TRY IT. From the data below, copy each line that includes the word "instructions".

MATERIAL PROVIDED.

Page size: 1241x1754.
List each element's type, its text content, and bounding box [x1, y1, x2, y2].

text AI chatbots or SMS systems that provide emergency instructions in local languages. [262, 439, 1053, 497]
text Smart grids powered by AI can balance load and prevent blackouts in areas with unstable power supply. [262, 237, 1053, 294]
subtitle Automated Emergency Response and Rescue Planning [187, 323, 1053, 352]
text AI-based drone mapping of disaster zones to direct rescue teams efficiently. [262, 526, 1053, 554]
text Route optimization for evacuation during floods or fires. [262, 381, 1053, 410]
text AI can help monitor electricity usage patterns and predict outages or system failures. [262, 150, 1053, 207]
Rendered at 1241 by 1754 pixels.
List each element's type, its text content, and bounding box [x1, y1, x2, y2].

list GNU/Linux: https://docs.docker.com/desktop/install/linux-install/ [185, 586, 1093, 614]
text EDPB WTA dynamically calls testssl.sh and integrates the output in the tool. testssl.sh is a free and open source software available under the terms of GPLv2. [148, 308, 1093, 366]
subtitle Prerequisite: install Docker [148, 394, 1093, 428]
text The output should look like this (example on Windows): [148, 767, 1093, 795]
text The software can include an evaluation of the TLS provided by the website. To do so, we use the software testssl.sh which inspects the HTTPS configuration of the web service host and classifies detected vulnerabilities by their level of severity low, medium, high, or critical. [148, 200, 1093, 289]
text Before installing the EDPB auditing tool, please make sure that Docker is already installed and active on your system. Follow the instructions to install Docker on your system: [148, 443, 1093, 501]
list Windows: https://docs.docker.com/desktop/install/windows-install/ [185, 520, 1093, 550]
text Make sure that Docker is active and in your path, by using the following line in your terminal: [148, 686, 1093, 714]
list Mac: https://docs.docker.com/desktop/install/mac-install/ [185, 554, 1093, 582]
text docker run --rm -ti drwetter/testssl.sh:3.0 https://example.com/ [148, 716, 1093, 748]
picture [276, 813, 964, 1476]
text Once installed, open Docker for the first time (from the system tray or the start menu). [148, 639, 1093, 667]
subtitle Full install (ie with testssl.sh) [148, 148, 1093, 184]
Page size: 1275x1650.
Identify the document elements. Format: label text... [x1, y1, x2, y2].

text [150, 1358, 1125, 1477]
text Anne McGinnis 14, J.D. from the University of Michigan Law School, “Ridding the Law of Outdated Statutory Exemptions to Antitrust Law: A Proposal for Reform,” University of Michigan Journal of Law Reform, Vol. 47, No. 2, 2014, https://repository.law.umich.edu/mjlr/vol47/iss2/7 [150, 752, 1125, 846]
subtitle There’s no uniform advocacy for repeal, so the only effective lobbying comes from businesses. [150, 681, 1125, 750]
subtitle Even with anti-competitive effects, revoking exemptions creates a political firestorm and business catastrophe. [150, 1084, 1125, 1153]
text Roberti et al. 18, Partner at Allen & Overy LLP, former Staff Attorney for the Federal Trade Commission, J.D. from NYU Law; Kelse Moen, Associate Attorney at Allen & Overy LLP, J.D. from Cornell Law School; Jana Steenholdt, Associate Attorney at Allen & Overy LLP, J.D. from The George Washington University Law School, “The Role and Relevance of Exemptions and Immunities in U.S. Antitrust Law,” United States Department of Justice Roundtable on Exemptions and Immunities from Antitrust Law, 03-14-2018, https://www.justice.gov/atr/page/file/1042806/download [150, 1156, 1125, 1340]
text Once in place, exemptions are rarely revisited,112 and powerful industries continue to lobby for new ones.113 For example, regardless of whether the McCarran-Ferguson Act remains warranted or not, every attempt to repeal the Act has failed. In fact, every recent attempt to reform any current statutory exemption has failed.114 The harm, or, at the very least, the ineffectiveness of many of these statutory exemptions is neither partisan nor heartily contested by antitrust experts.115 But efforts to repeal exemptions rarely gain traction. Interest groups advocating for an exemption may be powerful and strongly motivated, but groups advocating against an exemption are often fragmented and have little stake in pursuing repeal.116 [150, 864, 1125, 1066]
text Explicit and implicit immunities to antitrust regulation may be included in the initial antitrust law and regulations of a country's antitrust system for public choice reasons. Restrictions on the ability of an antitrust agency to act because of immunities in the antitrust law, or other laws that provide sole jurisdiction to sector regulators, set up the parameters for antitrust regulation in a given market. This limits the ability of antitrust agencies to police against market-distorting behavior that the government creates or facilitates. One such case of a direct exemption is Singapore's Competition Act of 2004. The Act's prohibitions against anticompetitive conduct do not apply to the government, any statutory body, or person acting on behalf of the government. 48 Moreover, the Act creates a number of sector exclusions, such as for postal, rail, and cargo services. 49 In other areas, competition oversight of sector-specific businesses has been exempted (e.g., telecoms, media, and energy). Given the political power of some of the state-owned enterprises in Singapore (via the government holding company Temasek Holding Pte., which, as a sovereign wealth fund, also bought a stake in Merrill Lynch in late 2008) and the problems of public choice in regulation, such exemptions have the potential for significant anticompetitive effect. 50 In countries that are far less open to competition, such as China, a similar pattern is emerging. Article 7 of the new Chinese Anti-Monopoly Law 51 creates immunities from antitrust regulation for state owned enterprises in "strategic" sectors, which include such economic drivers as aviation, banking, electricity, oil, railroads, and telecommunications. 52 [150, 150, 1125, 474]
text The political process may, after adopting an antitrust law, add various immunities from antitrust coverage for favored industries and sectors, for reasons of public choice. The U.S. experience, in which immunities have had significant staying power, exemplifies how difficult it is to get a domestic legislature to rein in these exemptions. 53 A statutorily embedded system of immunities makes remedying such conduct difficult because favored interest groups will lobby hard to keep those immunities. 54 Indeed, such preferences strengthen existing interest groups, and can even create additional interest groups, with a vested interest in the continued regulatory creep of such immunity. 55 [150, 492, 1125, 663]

WRITTEN RESPONSE.
text AI chatbots or SMS systems that provide emergency instructions in local languages. [262, 439, 1053, 497]
text Before installing the EDPB auditing tool, please make sure that Docker is already installed and active on your system. Follow the instructions to install Docker on your system: [148, 443, 1093, 501]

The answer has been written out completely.